═══ PASSAGE SHOWN ═══

To date at least 15 chapter 11 suits have been launched. No one really knows for sure. Apparently it is not really the public's business. There is no requirement to inform the public, even though public laws are under attack and taxpayer money will pay the fines.
Unlike other trade agreements, chapter 11 gives global corporations freedom to litigate on their own without having to ask national governments to act on their behalf. With status to challenge other governments as legal equals, this clause allows NAFTA to end run governments and even constitutions.
Chapter 11 of NAFTA has become the defining issue for FTAA negotiations. In Mexico a U.S. waste disposal company, Metalclad, was awarded $16.7 million in damages when a state government took steps to protect its water supply. Metalclad's victory established that NAFTA's dispute mechanism reaches to subnational governments, including municipalities.
Then there is Sun Belt Water of California. Who knows what is next? Who would have guessed that UPS would launch a lawsuit to challenge the operation of Canada Post? Who would have believed that the Canadian government would have left us so vulnerable or that, even in the face of this challenge to Canada's right to deliver its own mail and the right to keep public services in the public domain, the Canadian government would decide chapter 11 is a good clause that is working reasonably well?

═══ SOURCE INFORMATION ═══

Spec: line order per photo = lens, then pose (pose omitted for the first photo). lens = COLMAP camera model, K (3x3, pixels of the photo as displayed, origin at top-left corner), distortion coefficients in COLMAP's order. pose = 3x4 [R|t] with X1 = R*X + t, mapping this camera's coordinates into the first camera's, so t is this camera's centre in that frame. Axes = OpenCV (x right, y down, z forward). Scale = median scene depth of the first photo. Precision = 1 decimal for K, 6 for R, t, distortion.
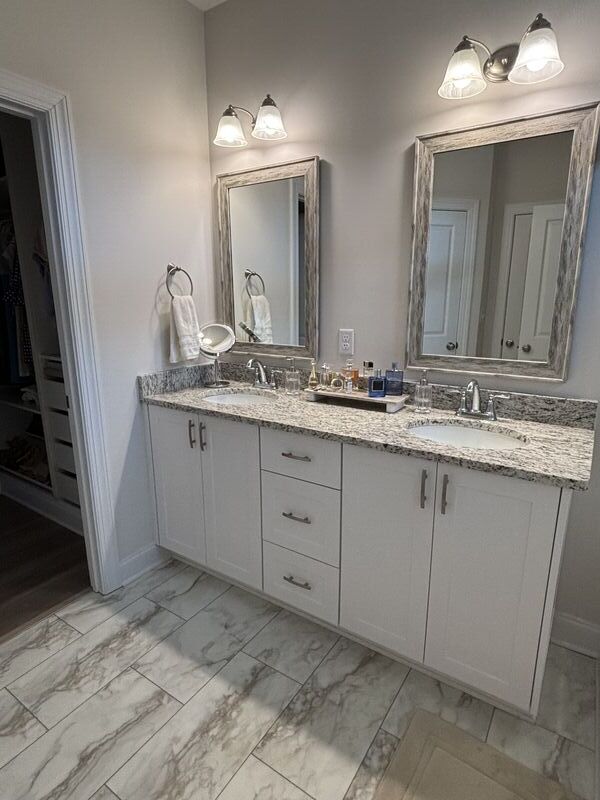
lens RADIAL K [[444.0, 0, 302.2], [0, 444.0, 398.4], [0, 0, 1]] dist [0.000651, -0.000839]
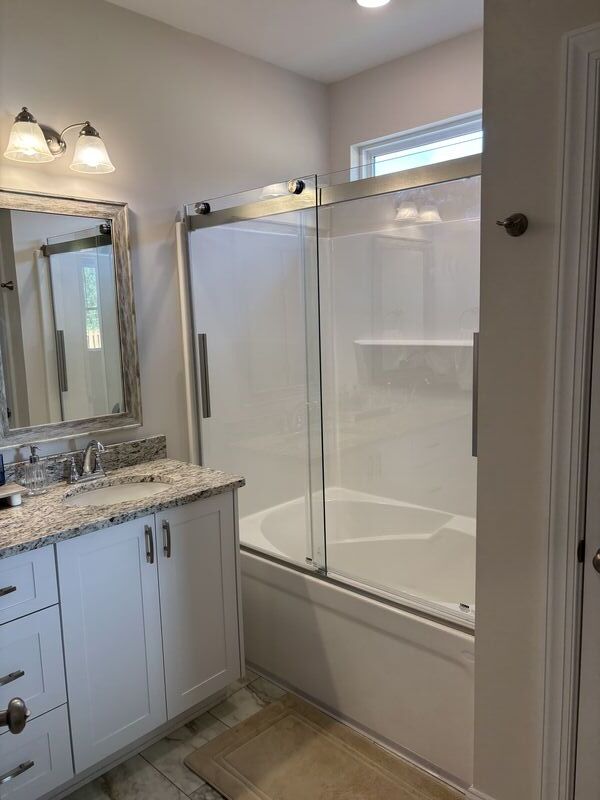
lens RADIAL K [[600.9, 0, 296.2], [0, 600.9, 405.9], [0, 0, 1]] dist [0.048430, -0.053330]
pose [[0.183662, -0.151452, 0.971252, -0.915072], [0.257133, 0.961058, 0.101239, -0.149982], [-0.948763, 0.231148, 0.215453, 0.277761]]
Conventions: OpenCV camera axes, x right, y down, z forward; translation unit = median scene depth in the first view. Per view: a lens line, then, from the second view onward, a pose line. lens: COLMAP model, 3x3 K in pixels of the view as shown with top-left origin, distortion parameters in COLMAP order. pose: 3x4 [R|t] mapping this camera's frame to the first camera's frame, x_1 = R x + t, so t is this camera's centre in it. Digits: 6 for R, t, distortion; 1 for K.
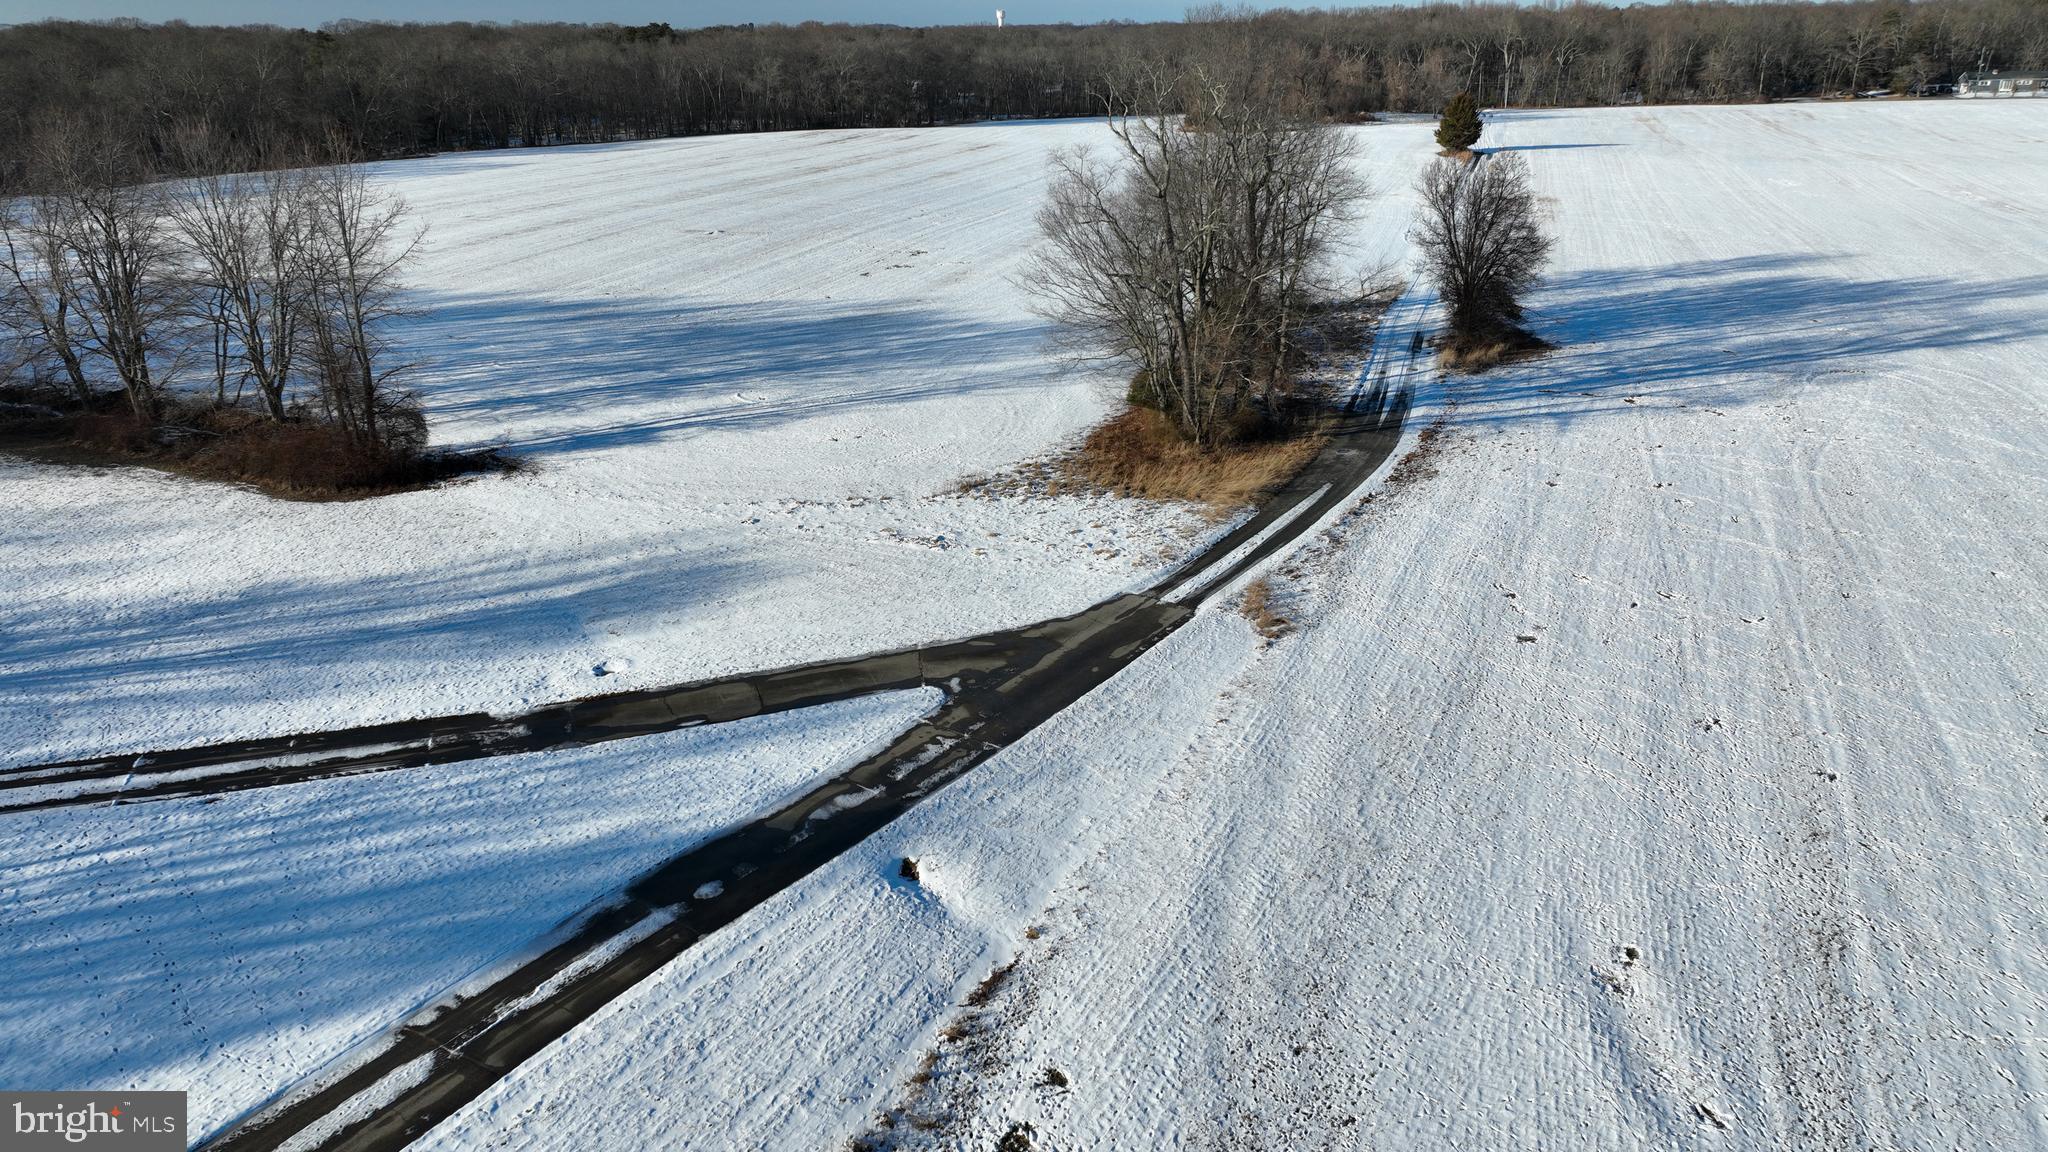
lens RADIAL K [[1442.6, 0, 1033.0], [0, 1442.6, 567.0], [0, 0, 1]] dist [0.007453, 0.005434]
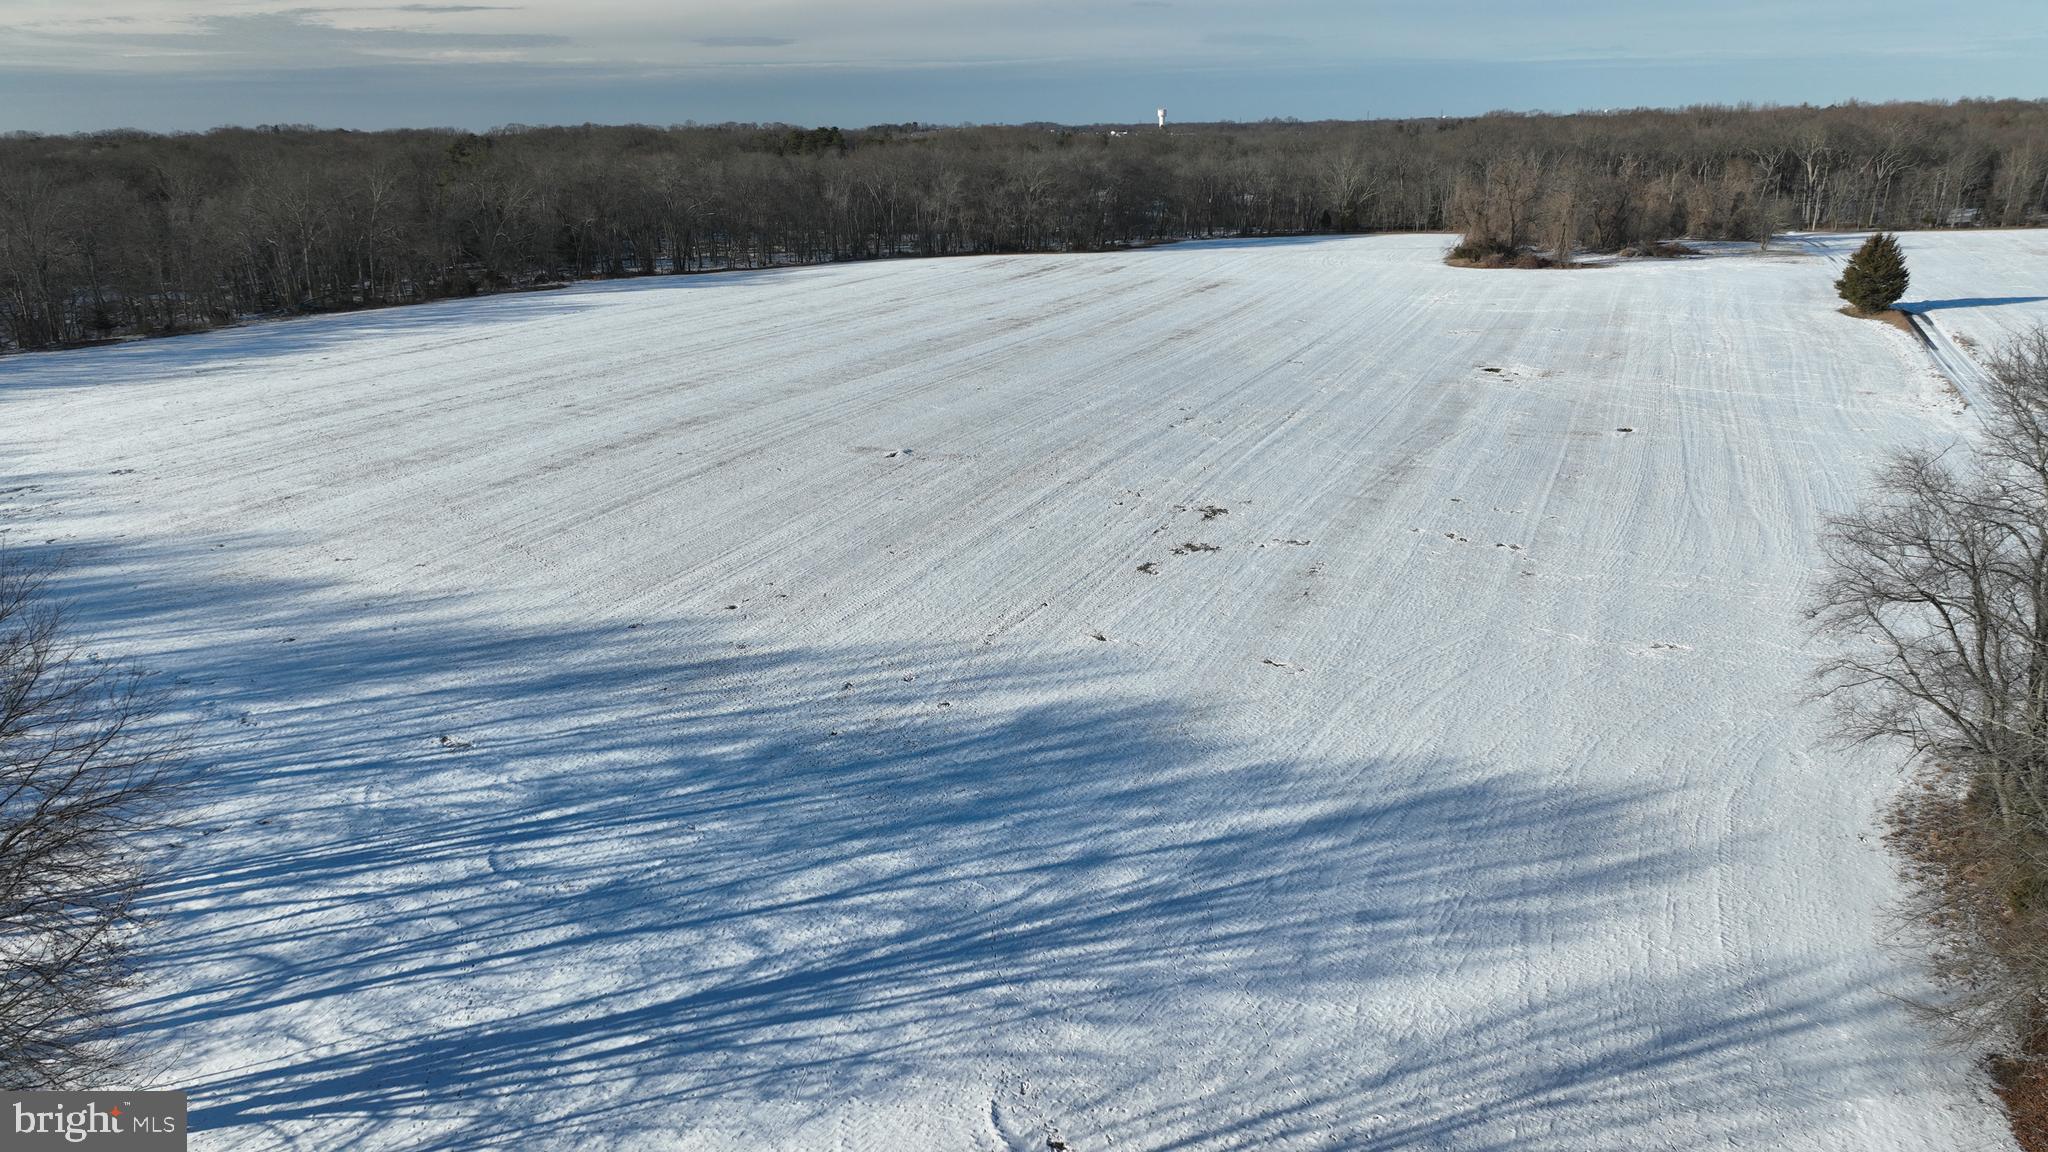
lens RADIAL K [[1442.6, 0, 1033.0], [0, 1442.6, 567.0], [0, 0, 1]] dist [0.007453, 0.005434]
pose [[0.994858, 0.028155, -0.097283, -0.056967], [-0.033952, 0.997712, -0.058458, -0.090559], [0.095415, 0.061460, 0.993538, 0.210685]]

═══

* TASK REQUIREMENTS
Answer these questions from the NAFTA chapter 11 passage:
1. At least how many chapter 11 suits have been launched?
2. Which waste disposal company was awarded damages in Mexico, and for what amount?
3. Which company launched a lawsuit challenging the operation of Canada Post?
The records were taken from a separate source.

* RESPONSE
1. At least 15.
2. Metalclad, for $16.7 million.
3. UPS.